Thanks to all of our BCD Musicians for an excellent Fall term. Special thanks to Vocal Ensemble and our Thanksgiving Soup instrumentalists. Happy Thanksgiving, and looking forward to Arts Night (12/1/16) and Winter Music Concert (12/9/16)!
If anyone missed Soup today, or wants to revisit the memory, here is the text from our Gratitude Presentation. As read by our fabulous 9th grade narrators:
We are blessed with many gifts, and we take this time to acknowledge and appreciate them all. As a community, we value and cherish each other. We also know that not all things in this world are fair, and there is yet much work to be done to create a better place. Perhaps, at some future point, we will have that better world. Perhaps we will achieve a peaceful society. “When true simplicity is gained, we won’t be ashamed to bow or to bend,” the Shaker hymn suggests. We asked several BCD students to share which inhibitions they might cast off in order to move closer to that ideal world.
When true simplicity is gained, we won’t be ashamed to:
“Speak up for ourself and what we believe in.”
“Do the right thing, even if everyone does something else.”
“Support a friend that needs help.”
“Believe in yourself.”
“To asks questions and take time to be unsure.”
“Play with a new friend.”
“Believe in magic.”
“Help to others that are in need.”
“We won’t be ashamed to show others we care.”
“To give to the young and old alike.”
“Work together to solve problems without fighting.”
“Enjoy God’s creations.”
“To sing together in harmony.”
“Communicate using our words instead of violence.”
“To share jokes and laugh together out loud.”
“To have peaceful and democratic resolutions of world conflicts.”

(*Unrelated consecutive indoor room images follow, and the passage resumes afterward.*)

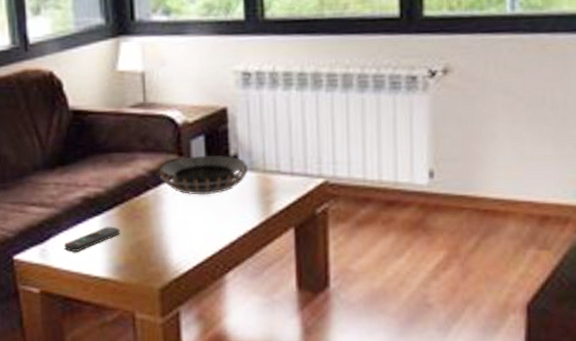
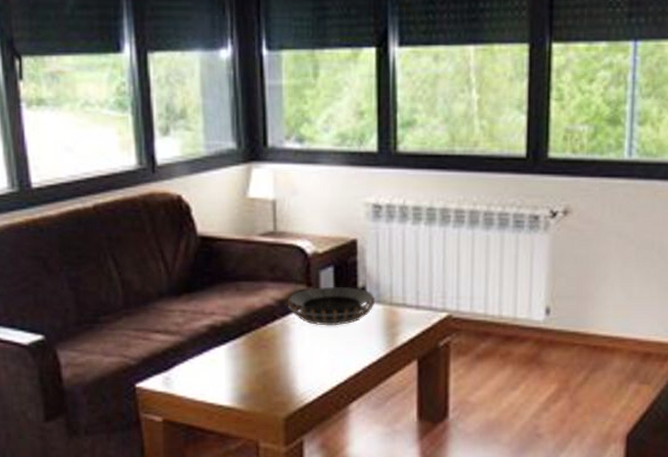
remote control: present [64,226,120,253] -> none [189,355,246,381]

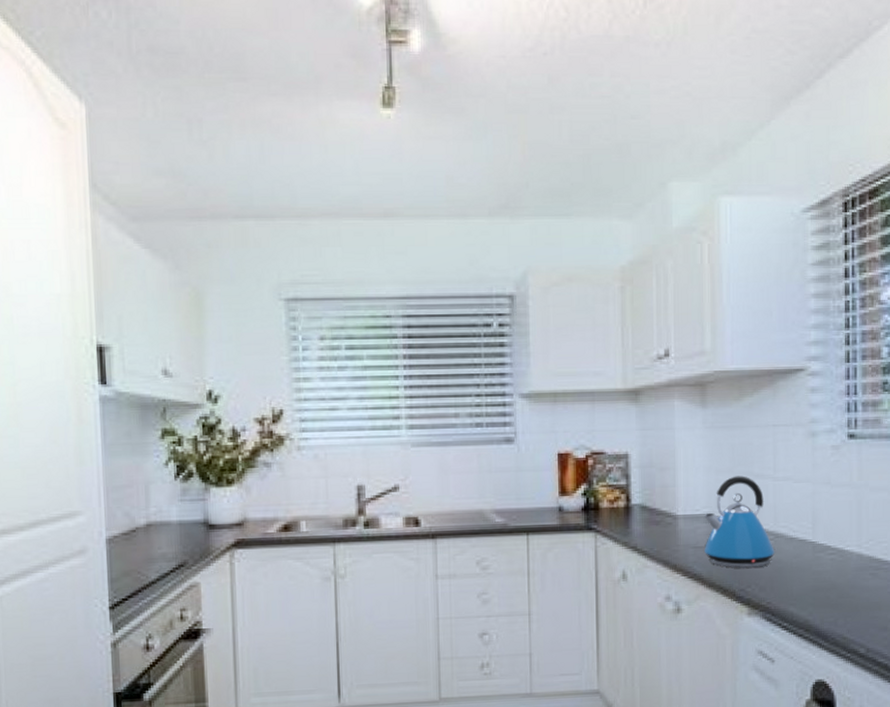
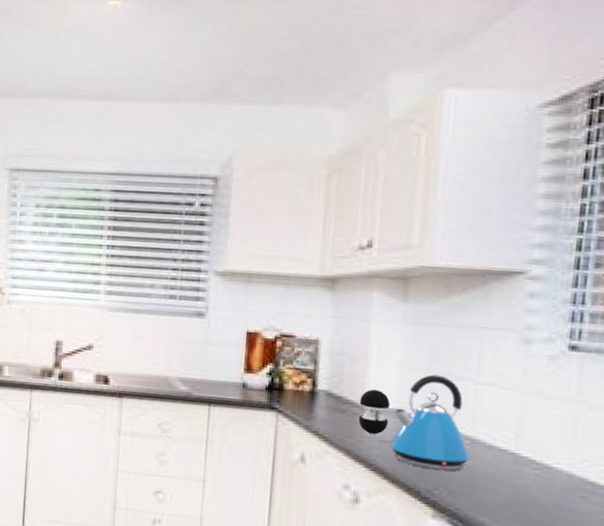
speaker: none [672,497,700,542] -> present [358,389,390,435]

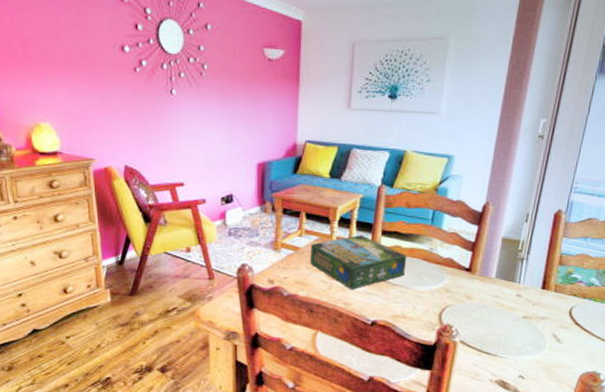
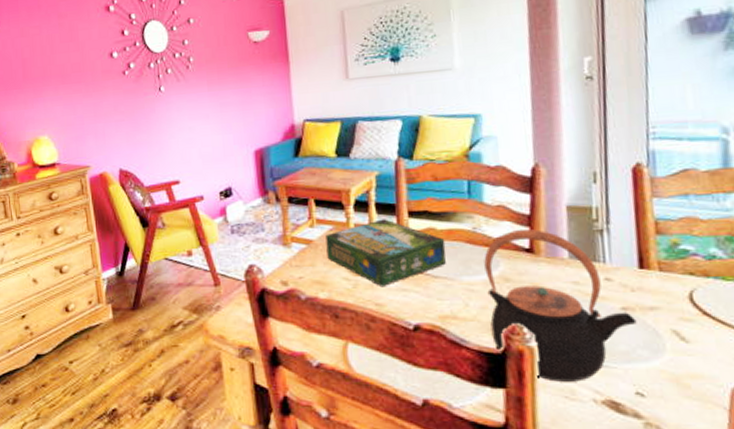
teapot: none [428,253,531,367] -> present [484,229,637,382]

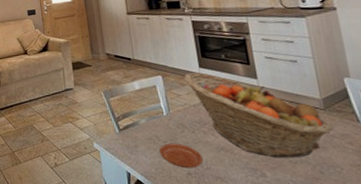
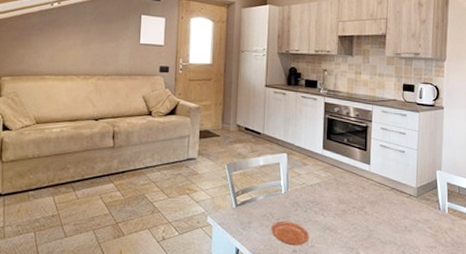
fruit basket: present [184,72,334,158] -> none [307,153,420,239]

“To act differently from the norm.”
“Express our true and authentic self.”
Last Friday, our Fourth Grade students visited Omi International Arts Center in Ghent, NY, where they had an opportunity to get up-close and personal with internationally renown sculptural works. In conjunction with their study of architecture, the class focused on the sculptures of Architecture Omi, a special program that facilitates projects exploring the intersection of architecture, art and landscape – a sixty-acre ‘architect’s playground’. Highlights of the experience included meeting Chilean artist Nicolas Arancea Muller who shared insight to his building process and investigating ReActor, a 44-foot by 8-foot structure that rotates 360-degrees atop a 15-foot concrete column. After our trek in The Fields, we enjoyed a much-deserved picnic lunch on the patio. The students are excited to get back to work on their own architectural models in the BCD studio!
Music is a rewarding and lifelong journey that can begin at any time and place. Oftentimes the joys of music-making can be lost (for some!) by the dread of regular practicing.
I know our returning musicians are probably thinking about their private lessons for the year and (potentially) cramming in some last hours of practice time before Wednesday, September 14!
Please see below for a few simple practice tips for aspiring musicians of any age:
Drink water and take care of bodily health. It’s good to stay active, but also make sure you feel relaxed and centered before beginning practice time. This is important to make sure no injuries occur, as well as to ensure a productive session!
Warm up before practicing scales or repertoire. This could mean playing/singing long tones, taking deep breaths, or another warm-up technique given by your private instructor.
Slow down! It is common for musicians to practice tricky sections of music at an inappropriately fast tempo. When learning or practicing a new/challenging section, make sure to take the tempo down to a crawl. Then work your way up to the faster tempo.
Quality over Quantity. There are a lot of varying opinions about practice time. For an adult, 1 hour of great practicing is worth 4 hours of mindless practicing. Or for a younger student, 15-30 minutes of daily practicing could do the trick. If you have more questions about developmental appropriateness and practice time, feel free to reach out.
Be mindful of repetition. From an outside perspective, great practicing probably sounds like lots of repetition of various musical snippets of a piece. What the musician’s brain does, however, is practice getting one thing right (i.e. hand position or a tricky accidental note) and building on another element, in order to bring the piece closer to concert-ready.
JOY. What a great privilege and opportunity to have the chance to play beautiful music! Even when playing a scale, we can bring expression and joy to that by thinking about how much we love what we do.
Take time off. One mantra could be: Practice 6 days straight, and then give yourself a break on 1. Private instructors can give more specific advice on how to best take breaks and avoid burnout.
Thanks for reading, and happy practicing to our BCD performers!